**WRITTEN PROBLEM 1**
According to the cron bug summary, what bug ID does the reply from the Sweden Sun address give for the problem?
**WRITTEN PROBLEM 2**
Restate the cron bug summary starting at the words "Here is a summary" and ending after "in the kernel.", with "crond" swapped in for every "cron".
**WRITTEN PROBLEM 3**
Write the next part of the cron bug summary, picking up after its last sentence.

[comp.sys.sun] Cron bug on the SS-1 under 4.0.3c summary, long

ajudge@maths.tcd.ie (02/09/90)

Here is a summary of the replies I have received about a cron bug which
causes some cron jobs to be run twice.

The bug is acknowledged by Sun and a patch is available, but even after
the patch the problem still recurs.

>>> cron:1

X-From:      bengts@Sweden.Sun.com

It's a bug in the cron program, bugid #1022379. You can get a new cron
program from your local answercentre.  This new cron also works on the
4/390 but not on the 4/330.  On the 4/330 you patch a value in the kernel.

>>> cron:3

X-From:      jay@silence.princeton.nj.us

Yes, this is a known problem.  It affects all Suns (bug in the SysV
version of cron in SunOS) but it bites the 4/60 and the 386i more than
others because of some kernel workaround for a hardware problem (the
details I've forgotten).  On the 4/60, I believe that the problem is
partly that the clock is frequently reset.  Sun has supplied fixes for
some architectures but not, to my knowledge, for the 4/60.  If you run ntp
the problem will become even more severe.

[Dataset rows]
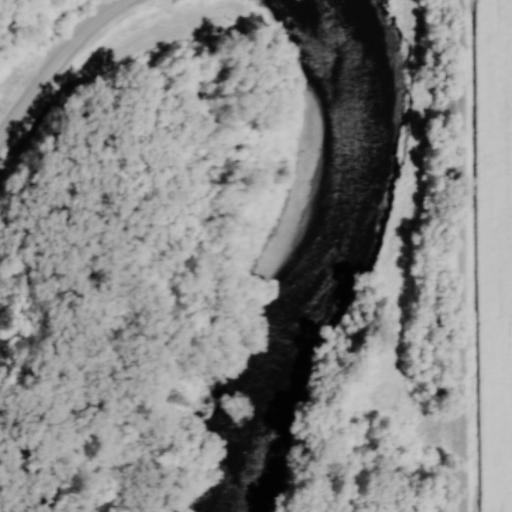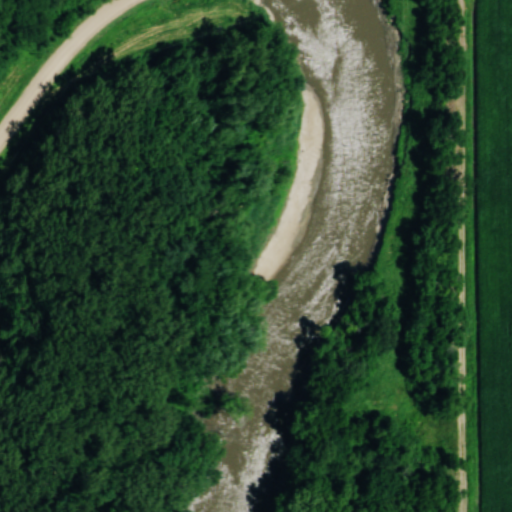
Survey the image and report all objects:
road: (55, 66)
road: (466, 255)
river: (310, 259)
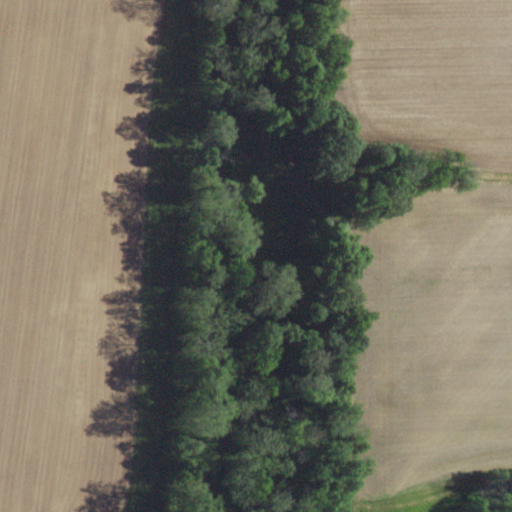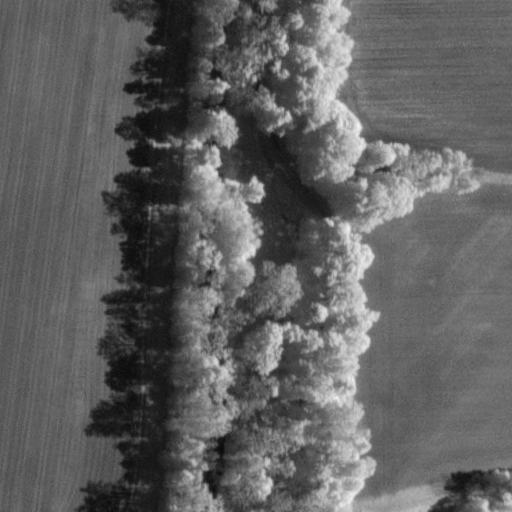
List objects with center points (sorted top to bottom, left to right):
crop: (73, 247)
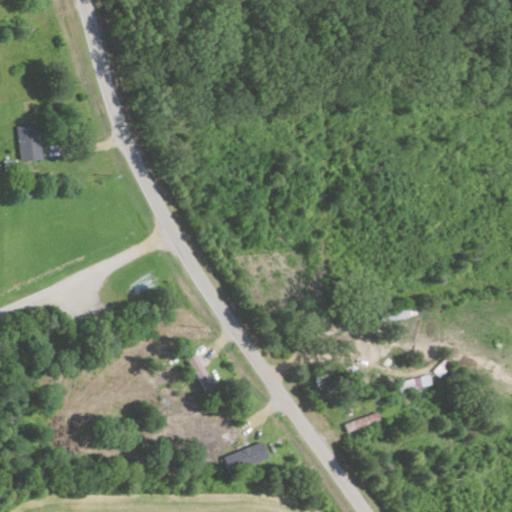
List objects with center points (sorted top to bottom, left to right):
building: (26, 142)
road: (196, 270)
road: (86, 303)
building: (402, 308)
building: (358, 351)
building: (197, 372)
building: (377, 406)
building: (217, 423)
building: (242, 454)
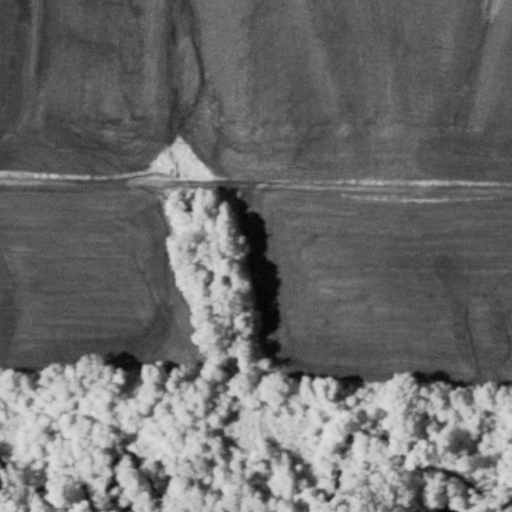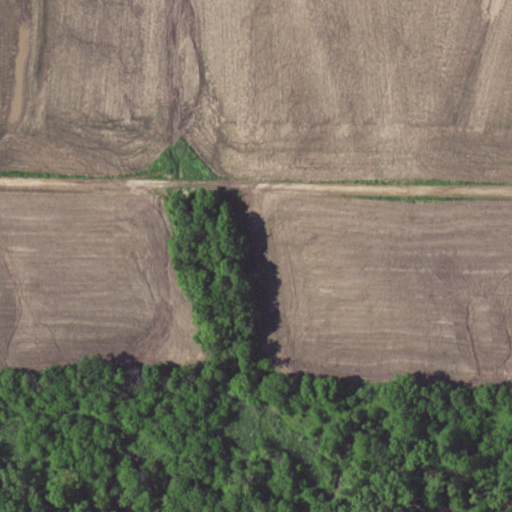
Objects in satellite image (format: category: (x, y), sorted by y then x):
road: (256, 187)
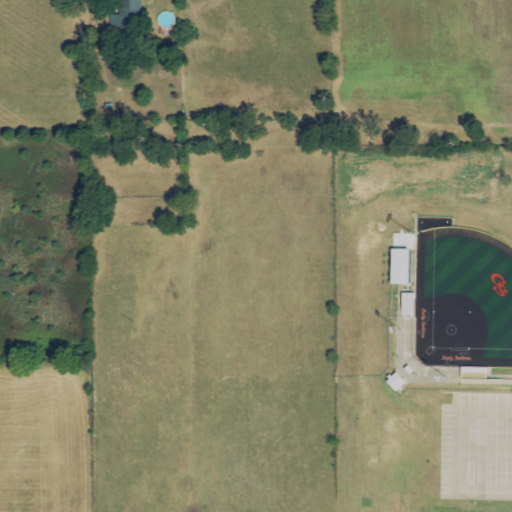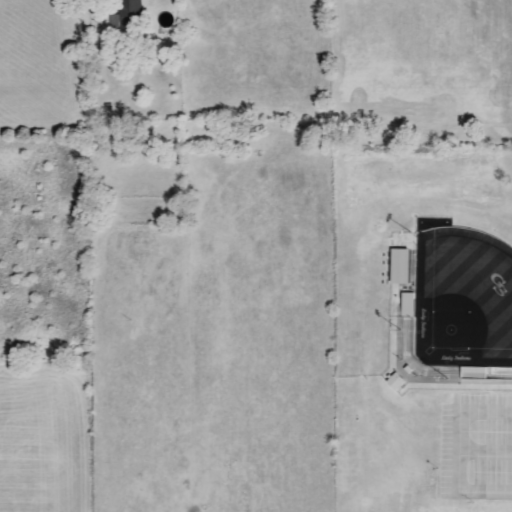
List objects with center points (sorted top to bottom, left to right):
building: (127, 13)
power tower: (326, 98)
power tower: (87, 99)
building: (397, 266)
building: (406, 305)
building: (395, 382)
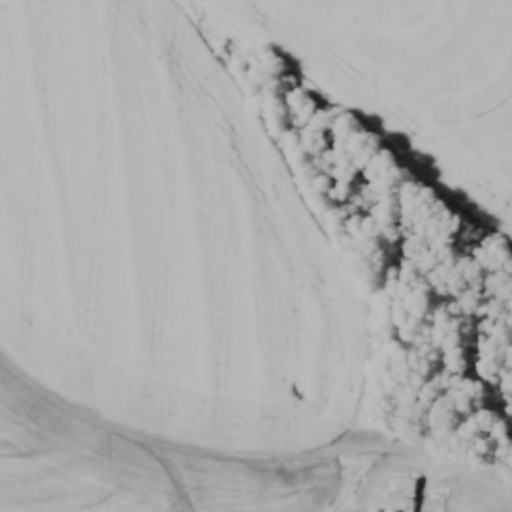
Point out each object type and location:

**TASK RESPONSE 1**
#1022379

**TASK RESPONSE 2**
Here is a summary of the replies I have received about a crond bug which
causes some crond jobs to be run twice.

The bug is acknowledged by Sun and a patch is available, but even after
the patch the problem still recurs.

>>> crond:1

X-From:      bengts@Sweden.Sun.com

It's a bug in the crond program, bugid #1022379. You can get a new crond
program from your local answercentre.  This new crond also works on the
4/390 but not on the 4/330.  On the 4/330 you patch a value in the kernel.

**TASK RESPONSE 3**
The only current workaround (necessary even with Suns patch if you run
ntp) is to wrap each cron job with a shell script or program which creates
a lockfile to prevent duplicate invocations.

Here's an example locker.  Fancier than anything you really need, but you
can weed out the cruft:
*** cut ***
#! /bin/csh -f

# Prevent cron from executing jobs twice

unset MAILTO
set JOBSHELL = "/bin/sh -c"

goto start
usage:
echo Usage: `basename $0` '[options] lockname command ...\
Options:\
	-m mailto	mail output to "mailto"\
	-s shell	execute command with "shell"\
	-c		execute command with "csh -c"\
	-C		execute command with "csh -cf"'
exit

start:
set CMD = "$0 $*"
set parsing = 1
while ( $parsing )
	if ( $#argv < 2 ) then
		goto usage
	endif
	switch ( x$1 )
		case x-m:
			set MAILTO = "$2"
			shift; shift
			breaksw
		case x-s:
			set JOBSHELL = "$2"
			shift; shift
			breaksw
		case x-c:
			set JOBSHELL = "/bin/csh -c"
			shift
			breaksw
		case x-C:
			set JOBSHELL = "/bin/csh -cf"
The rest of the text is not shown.